Despite the serious doubts that surround France 2’s images, the Al Durah episode has had devastating consequences. It triggered an unprecedented wave of violence against Israel and Jews around the world. Israeli Arabs began rioting. Violence in Gaza and the West Bank became more widespread and deadly, often accompanied by cries of “revenge for the blood of Mohamed Al Durah!” Al Durah became an icon of the second Intifada. Al-Jazeera ran repeatedly the clip of the boy being shot, and for several days the picture of his death became the network’s emblem. These images had a galvanizing effect in the Arab world. Mohammed Al Dura became an icon for the Arab and Muslim world; the picture of the helpless boy hiding behind his father appears on stamps, on street murals, and even on fashion clothing. Streets were named after Mohamed Al Dura in Iran, Iraq, and Morocco. Egypt re-named the street in front of the Israeli Embassy in Cairo “Muhammad Al Durra Street.” Iraq named a main thoroughfare in Baghdad “Martyr Mohammed Al Dura Street.” The Iranian Ministry of Education set up a website commemorating Al Dura.

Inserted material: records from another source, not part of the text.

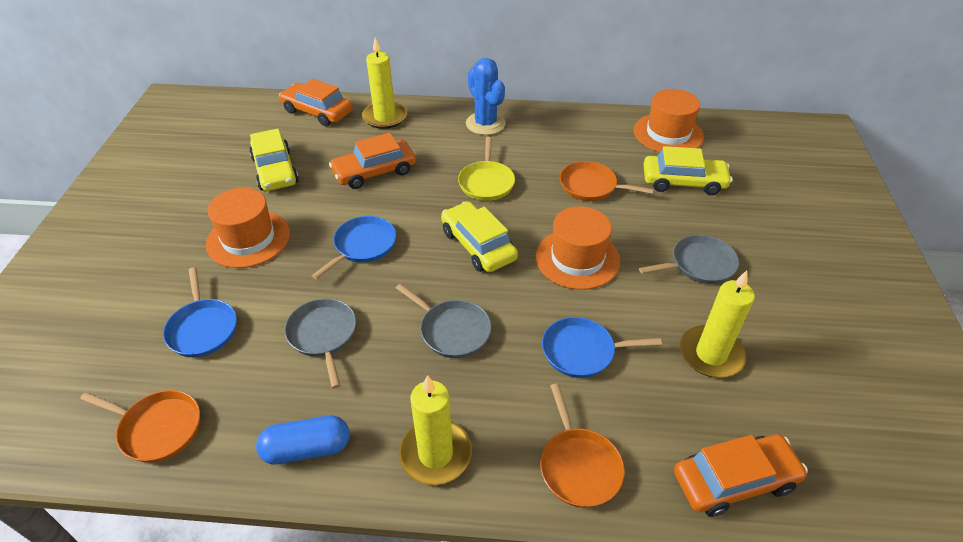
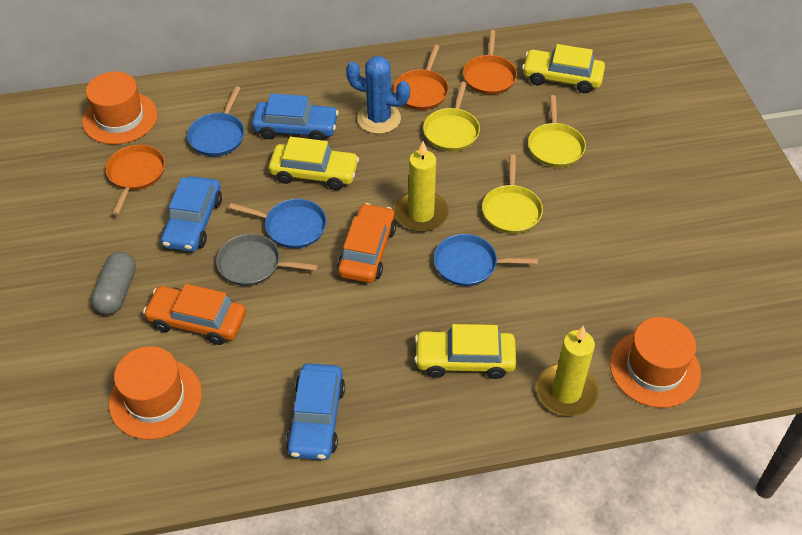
blue capsule: [256,416,350,464] = 1 -> none = 0
blue car: none = 0 -> [161,176,222,252] [252,93,339,141] [286,363,345,460] = 3
grey capsule: none = 0 -> [91,252,136,315] = 1
grey pan: [284,298,356,389] [396,284,491,358] [639,235,739,284] = 3 -> [216,234,318,286] = 1
orange car: [279,79,352,126] [329,133,416,189] [674,434,808,517] = 3 -> [143,284,246,345] [337,203,396,283] = 2
yellow candle: [362,37,407,129] [399,375,472,485] [680,271,755,378] = 3 -> [394,141,448,232] [537,326,599,416] = 2
yellow pan: [458,137,515,201] = 1 -> [423,82,480,151] [482,154,543,234] [528,95,586,167] = 3

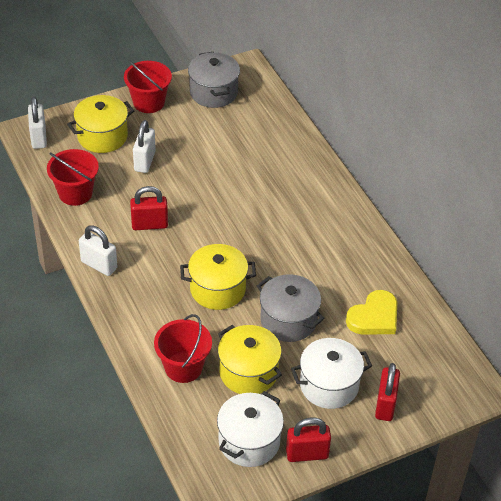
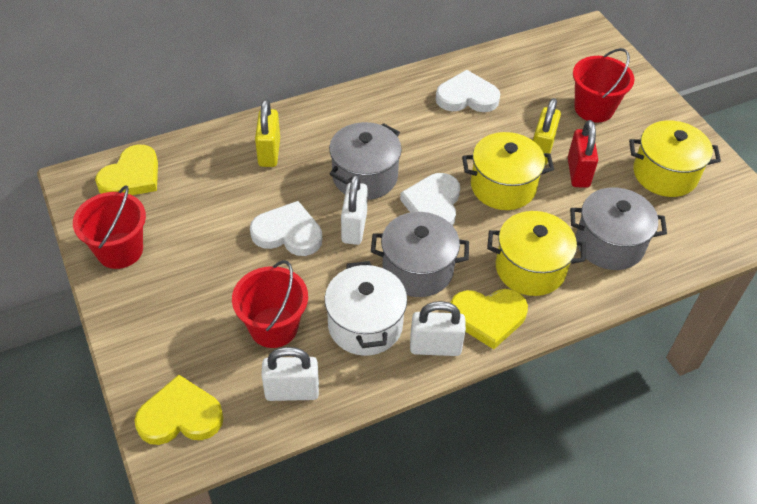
grey pot: [188,52,240,108] [257,274,325,342] = 2 -> [329,122,402,200] [371,212,469,297] [570,187,667,270] = 3
red padlock: [130,186,168,230] [286,417,331,462] [375,363,400,421] = 3 -> [568,120,598,188] = 1
white heart: none = 0 -> [250,201,322,256] [400,173,460,226] [436,70,500,112] = 3
white pot: [217,391,284,467] [291,338,372,409] = 2 -> [325,261,407,356] = 1
yellow heart: [346,290,397,335] = 1 -> [95,145,158,195] [134,375,224,445] [449,289,528,349] = 3
yellow padlock: none = 0 -> [255,99,280,167] [533,98,561,165] = 2

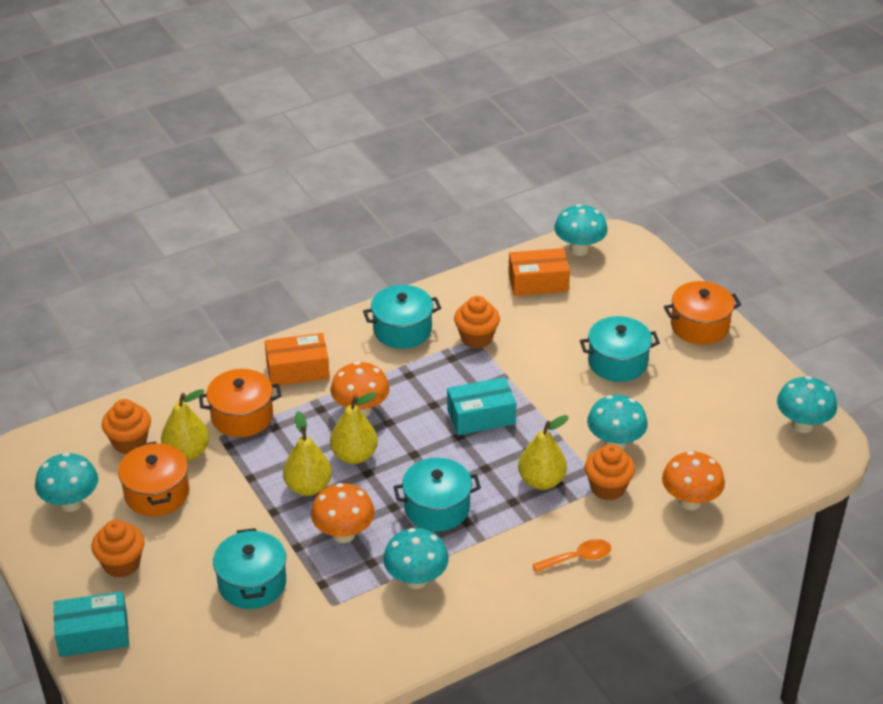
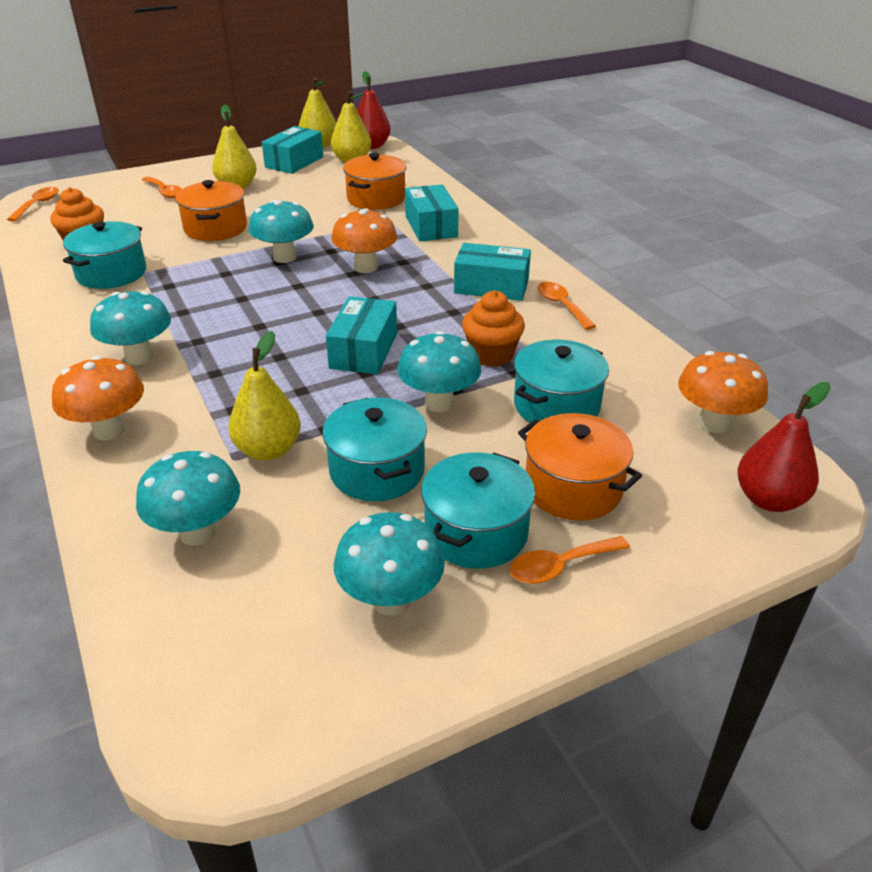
orange box: [265,333,330,386] [508,248,570,296] = 2 -> none = 0
orange cupcake: [92,520,144,578] [102,399,151,454] [454,296,500,349] [585,444,635,501] = 4 -> [50,187,104,240] [462,290,525,367] = 2
orange spoon: [532,539,611,573] = 1 -> [7,187,59,222] [142,177,182,198] [510,536,630,584] [537,282,596,330] = 4
red pear: none = 0 -> [357,71,391,149] [737,382,831,512] = 2
turquoise box: [54,591,129,657] [447,377,517,435] = 2 -> [262,126,323,174] [326,296,397,375] [405,185,459,241] [454,243,531,301] = 4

When Charles Enderlin claimed that Mohamed Al Durah and his father were the target of fire coming from the Israeli position, he had a major impact on global Jihad. According to the Sharia, Muslims may not kill the women and children of their enemies, unless those enemies kill Muslim civilians. When Osama bin Laden made a recruiting video before 9-11, he had a special section on Muhamed Al Durah, explaining that when “the Israelis” murdered the boy, they killed every Muslim child in the world. Daniel Pearl was beheaded with a picture of Mohamed al Durah behind him and scenes of Al Durah spliced into the slitting of his throat.
So, no, the world has not forgotten about Mohamed Al Durah, and Israel was wrong all the way to try and ignore the issue, hoping it would evaporate. Indeed, Enderlin’s ultimate defense and punching line to that day is that the very fact that Israel did not sue him or investigate his report it the proof that he did nothing wrong.
Good luck to the Iranians in their struggle for freedom against an oppressive regime. Good luck to the Jews in their struggle for survival against global Jihad. And good luck to Charles Enderlin in the world-to-come.